How can Situational Awareness be amplified (force-multiplied)?
In the US military, the use of a small number of specialists to train a larger force is designed to create a force-multiplying effect. Extra sets of eyes and ears will always help.
Simply put, a force multiplier can be anything or anyone that increases the effectiveness of that force.
In our airport scenario, the force-multiplying elements are human bystanders, airport employees, and fellow travelers who are willing to help. However, that presupposes they have been trained and will cooperate in ways that do not complicate the scene, and cause even more confusion. It’s not an ideal situation, but it might be the next best thing given the apparent absence of other security professionals.
The benefits of having even just one security agent.
Regarding Situational Awareness, a more effective force-multiplier is a professional security agent. Organizations that employ physical security agents have an inherent advantage of trusted professionals who are trained to keep a watchful presence and respond to incidents.
Beyond training and knowing proper response protocols, these agents also have the benefit of regular interaction with company personnel, the facility, and its surrounding area – all factors working to increase their understanding of what is normal and what might be otherwise concerning.
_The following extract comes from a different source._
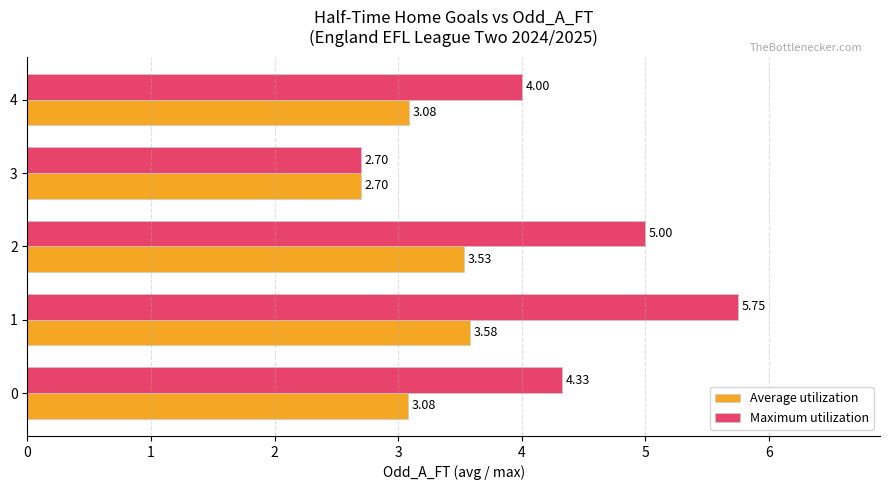

What is the sum of all Average utilization values?

16.0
Physical security agents can also serve as a resource for employees (and bystanders) to report incidents and suspected wrongdoing without fear of judgment or retaliation.
Professional security agents are force-multipliers benefiting the entire organization, as well as neighboring facilities and indeed, the community. From assisting hybrid employees unfamiliar with the office to spotting hazards (E.g., broken and malfunctioning equipment, etc.…) and preventing trespassers with nefarious intent, professional security agents’ advantages are immeasurable to an organization and its assets.
Their high level of Situational Awareness is honed through consistent observation of their environment. In fact, an organization’s overt security presence also signals to would-be attackers that they are not an easy target for crime.